Examining the NDVI-rainfall relationship in the semi-arid Sahel using geographically weighted regression (ScienceDirect Publication: Journal of Arid Environments)

Publication date: Available online 5 July 2017
Source:Journal of Arid Environments
Author(s): Stefanos Georganos, Abdulhakim M. Abdi, David E. Tenenbaum, Stamatis Kalogirou
The Sahel of Africa is an eco-sensitive zone with complex relations emerging between vegetation productivity and rainfall. These relationships are spatially non-stationary, non-linear, scale dependant and often fail to be successfully modelled by conventional regression models. In response, we apply a local modelling technique, Geographically Weighted Regression (GWR), which allows for relationships to vary in space.
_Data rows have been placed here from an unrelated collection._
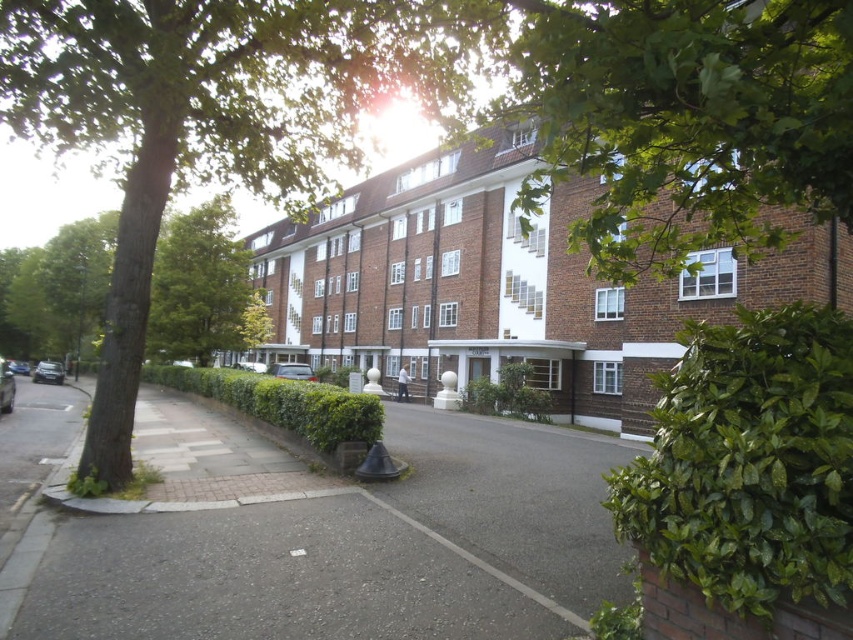
You are standing at the point closest to the building in the image. Which of the two points, point (657, 595) or point (190, 301), is closer to you?

Point (657, 595) is in front of point (190, 301), so it is closer to you.

You are standing on the sidewalk in front of the brown brick building at center and want to take a photo of the entire building without any obstructions. Is the green leafy tree at upper left blocking your view of the building?

The green leafy tree at upper left is much taller than the brown brick building at center, so it may block part of the building when taking a photo from the sidewalk.

You are standing in front of the residential building and want to take a photo of the building without any obstructions. Based on the green leafy tree at upper left, where should you position yourself to avoid it blocking the view?

To avoid the green leafy tree at upper left blocking the view, position yourself to the right side of the image, as the tree is located at the upper left corner near coordinates (219, 116).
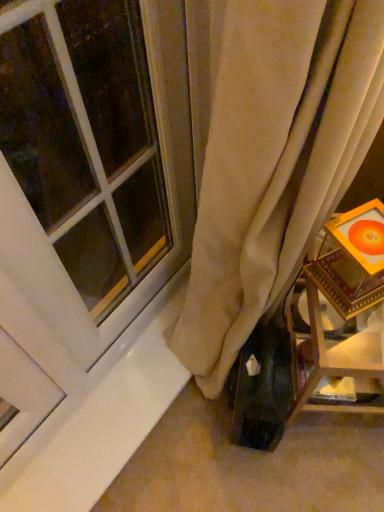
Question: Based on their sizes in the image, would you say wooden framed picture at right is bigger or smaller than white glass window at upper left?

Choices:
 (A) small
 (B) big

Answer: (B)

Question: Is wooden framed picture at right inside the boundaries of white glass window at upper left, or outside?

Choices:
 (A) inside
 (B) outside

Answer: (B)

Question: From a real-world perspective, is wooden framed picture at right positioned above or below white glass window at upper left?

Choices:
 (A) below
 (B) above

Answer: (A)

Question: Looking at the image, does white glass window at upper left seem bigger or smaller compared to wooden framed picture at right?

Choices:
 (A) small
 (B) big

Answer: (A)

Question: Is white glass window at upper left wider or thinner than wooden framed picture at right?

Choices:
 (A) thin
 (B) wide

Answer: (A)

Question: Considering the positions of point (11, 53) and point (347, 317), is point (11, 53) closer or farther from the camera than point (347, 317)?

Choices:
 (A) farther
 (B) closer

Answer: (A)

Question: Is white glass window at upper left in front of or behind wooden framed picture at right in the image?

Choices:
 (A) behind
 (B) front

Answer: (B)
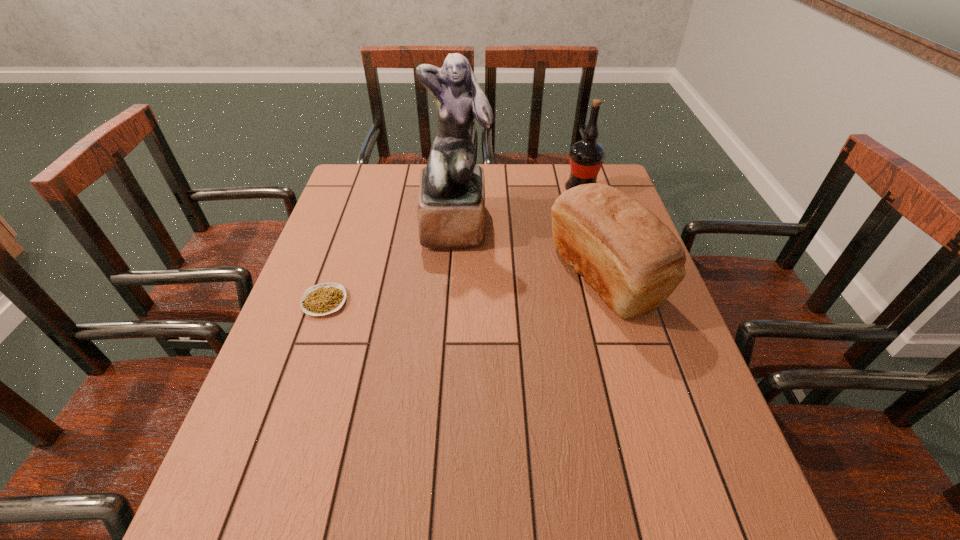
Find the location of a particular element. sculpture is located at coordinates (451, 204).

The height and width of the screenshot is (540, 960). What are the coordinates of `the second object from left to right` in the screenshot? It's located at (451, 204).

Locate an element on the screen. The width and height of the screenshot is (960, 540). the farthest object is located at coordinates (586, 156).

Locate an element on the screen. The width and height of the screenshot is (960, 540). the second tallest object is located at coordinates (586, 156).

I want to click on bread, so click(634, 261).

Where is `the leftmost object`? The width and height of the screenshot is (960, 540). the leftmost object is located at coordinates (325, 298).

Locate an element on the screen. The height and width of the screenshot is (540, 960). the shortest object is located at coordinates (325, 298).

Locate an element on the screen. This screenshot has height=540, width=960. vacant space located in a relaxed pose on the third object from right to left is located at coordinates (450, 319).

Where is `blank space located 0.250m on the front of the third shortest object`? The height and width of the screenshot is (540, 960). blank space located 0.250m on the front of the third shortest object is located at coordinates (599, 252).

We applied the GWR using climatic data (Normalized Vegetation Difference Index and rainfall) on an annual basis during the growing seasons (June–September) for 2002–2012. The operating scale of the Sahelian NDVI–rainfall relationship was found to stabilize around 160 km. With the selection of an appropriate scale, the spatial pattern of the NDVI-rainfall relationship was significantly better explained by the GWR than the traditional Ordinary Least Squares (OLS) regression. GWR performed better in terms of predictive power, accuracy and reduced residual autocorrelation. Moreover, GWR formed spatial clusters with local regression coefficients significantly higher or lower than those that the global OLS model resulted in, highlighting local variations. Areas near wetlands and irrigated lands displayed weak correlations while humid areas such as the Sudanian region at southern Sahel produced higher and more significant correlations. Finally, the spatial relationship of rainfall and NDVI displayed temporal variations as there were significant differences in the spatial trends throughout the study period.